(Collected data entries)
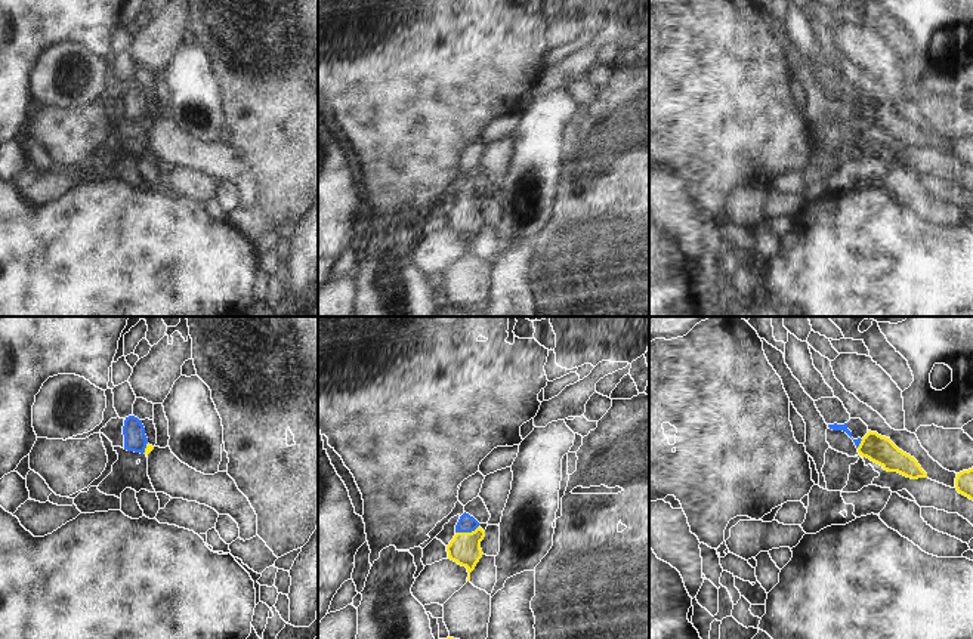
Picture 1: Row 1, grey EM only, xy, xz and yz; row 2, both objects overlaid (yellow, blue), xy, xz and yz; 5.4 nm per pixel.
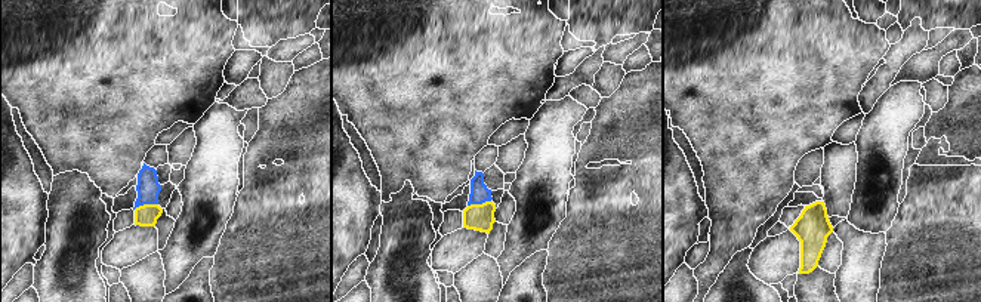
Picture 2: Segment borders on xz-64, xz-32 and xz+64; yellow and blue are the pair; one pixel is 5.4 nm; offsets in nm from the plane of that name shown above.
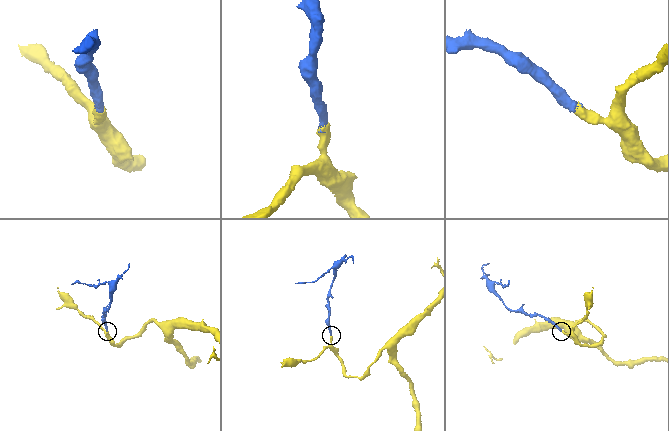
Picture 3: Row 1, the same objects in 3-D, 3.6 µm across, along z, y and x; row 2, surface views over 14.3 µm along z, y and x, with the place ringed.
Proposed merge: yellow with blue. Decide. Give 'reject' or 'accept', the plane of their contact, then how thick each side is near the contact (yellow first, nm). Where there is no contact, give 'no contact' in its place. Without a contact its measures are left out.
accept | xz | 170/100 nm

Your assignment - Within the records, in how many lines does the string "pixel" occur? Give the number and no other text.

Solution to this problem - 2